The results of scientific research are published in scientific journals of large national and international publishers such as Elsevier, Springer, Wiley and Sage. Scientific journals have high subscription costs, leaving only financially strong institutions such as universities and hospitals able to afford access. Other interested parties, such as teachers, patients, policymakers or SMEs, often do not have unrestricted access.
Dutch universities believe that everyone should have open access to science. After all, most research is publicly funded. Open access allows researchers to disseminate their results to a wider audience, which is something that can benefit society. For example, open access allows doctors, practitioners and patients to access the latest developments in treatment methods. Open access also helps companies develop and apply innovations, and allows teachers and students to more easily utilise scientific knowledge in their classes and assignments. Moreover, open access knows no geographical boundaries, meaning scientists and academics in developing countries can also have access to the latest scientific findings.
Routes to open access: gold or green
There are two key routes to open access: the green and the gold route. The green route assumes that the author will make their work public themselves, by depositing the manuscript in a repository (a freely accessible database) of some kind. This is already possible at all Dutch universities. Publishers allow this, but often employ a waiting period, an embargo period, which varies per magazine. You have to pay for quick access to the documents. People who are patient get free access.
In the gold route publications are made available, on an open access basis, via the websites of the publishers. The subscription model is replaced by a model in which the researcher pays an article processing charge (APC) to get their article published in a magazine. After publication, it is then accessible to everyone online for free. Publishers such as BioMed Central, Public Library of Science (PLOS) and Frontiers are already working in this way. Many publishers also offer an intermediate form of open access: ‘hybrid journals’. These journals have a hybrid form, in which some of the articles are available only to subscribers, while others can be accessed by everyone.
Multiple stakeholders, different preferences
The Dutch government is strongly in favour of open access. State Secretary Dekker wants to work towards 100% open access publications in the Netherlands by 2024, as he announced in his letter to the Lower House of the Dutch Parliament of November 15, 2013. The Netherlands has opted for the gold route. The UK has also chosen the gold route. On the other hand, countries such as Germany, Denmark and the US have actually chosen for the green route. The EU Framework Programme for Research and Innovation, ‘Horizon 2020’, has also shown ‘a slight preference’ for the green route.
The Association of Universities in the Netherlands (VSNU) supports this choice for the gold route. According to the VSNU, ‘green’ is a good addition to the options that are currently already available, and a good intermediate step, but not the sustainable solution that is needed, as the gold route is expected to replace the current publishing model in time.
‘Big deals’ as lever
In their struggle for open access, universities make use of the negotiations they are conducting with the big publishing houses regarding magazine subscriptions, which are also known as ‘big deal’ negotiations.

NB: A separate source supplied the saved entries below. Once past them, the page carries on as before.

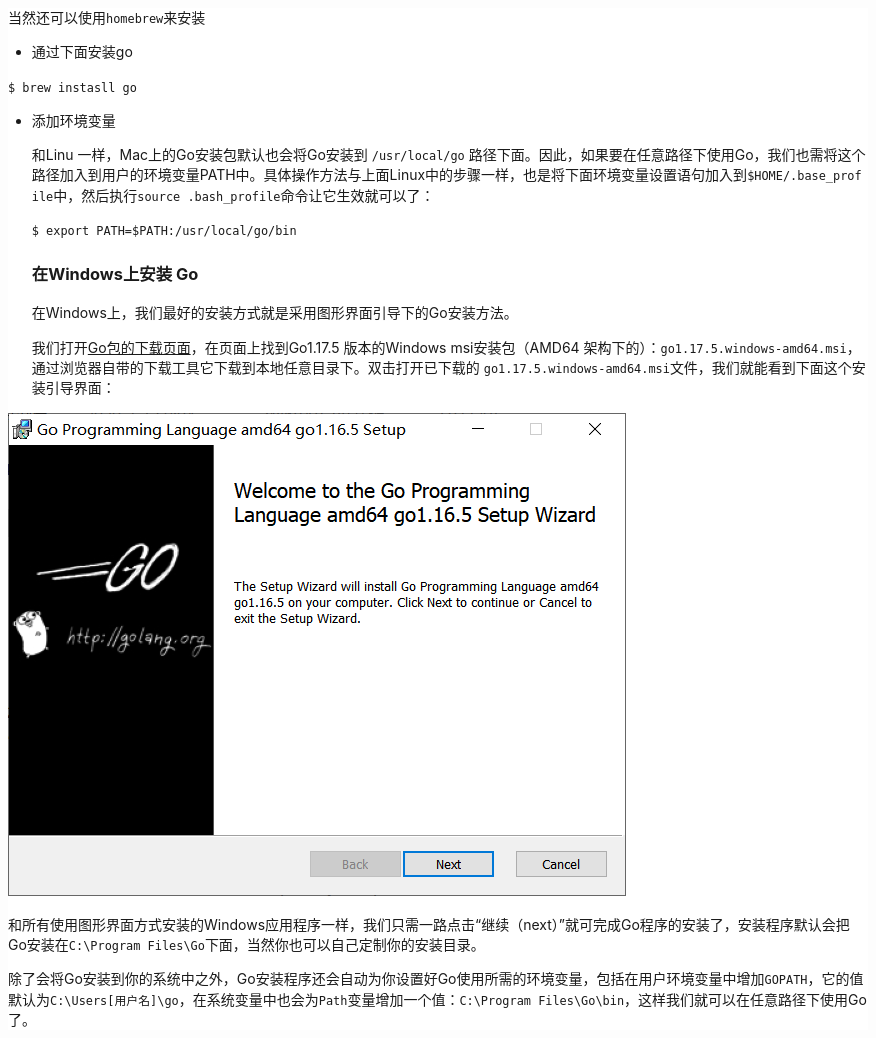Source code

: 当然还可以使用`homebrew`来安装
- 通过下面安装go
```shell
$ brew instasll go
```

- 添加环境变量

    和Linu 一样，Mac上的Go安装包默认也会将Go安装到 `/usr/local/go` 路径下面。因此，如果要在任意路径下使用Go，我们也需将这个路径加入到用户的环境变量PATH中。具体操作方法与上面Linux中的步骤一样，也是将下面环境变量设置语句加入到`$HOME/.base_profile`中，然后执行`source .bash_profile`命令让它生效就可以了：
  ```shell
  $ export PATH=$PATH:/usr/local/go/bin
  ```
  
  ### 在Windows上安装 Go
  
  在Windows上，我们最好的安装方式就是采用图形界面引导下的Go安装方法。
  
  我们打开[Go包的下载页面](https://golang.google.cn/dl/)，在页面上找到Go1.17.5 版本的Windows msi安装包（AMD64 架构下的）：`go1.17.5.windows-amd64.msi`，通过浏览器自带的下载工具它下载到本地任意目录下。双击打开已下载的 `go1.17.5.windows-amd64.msi`文件，我们就能看到下面这个安装引导界面：
  

![](assets/f81b9e86-f1ea-40e0-b09d-c34730e41041.png)

和所有使用图形界面方式安装的Windows应用程序一样，我们只需一路点击“继续（next）”就可完成Go程序的安装了，安装程序默认会把Go安装在`C:\Program Files\Go`下面，当然你也可以自己定制你的安装目录。

除了会将Go安装到你的系统中之外，Go安装程序还会自动为你设置好Go使用所需的环境变量，包括在用户环境变量中增加`GOPATH`，它的值默认为`C:\Users[用户名]\go`，在系统变量中也会为`Path`变量增加一个值：`C:\Program Files\Go\bin`，这样我们就可以在任意路径下使用Go了。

For around ten years, these subscriptions have been offered by the publishers in package deals. VSNU negotiators have indicated that universities will only extend expiring contracts under the condition that publishers are willing to take serious steps towards open access.
Publishers have responded variably, because open access constitutes a dramatic change to the existing business model. Nevertheless, it has been possible to reach agreements with a number of publishers, such as Springer, Wiley and Sage. An agreement was also reached with Elsevier, even though it initially seemed that negotiations had stalled so badly that a boycott of Elsevier publications was being considered.
The result: the Netherlands is on track
The recent agreement with Elsevier constitutes a significant step towards open access. A framework agreement was reached on December 10th, 2015. It was agreed to increase the number of Dutch open access publications in Elsevier journals to 20% in three years. Prior to this, similar agreements were also reached with Springer and Sage. Promising talks are currently underway with a number of other publishers.
The Dutch government wants 100% of scientific publications to be open access by 2024. Steps have already been taken with the big publishers (which together account for 70 to 80% of sales in the Dutch market) to achieve this goal. The UKB and SURF are conducting similar negotiations with the other publishers. As an interim conclusion, the Netherlands is definitely on track.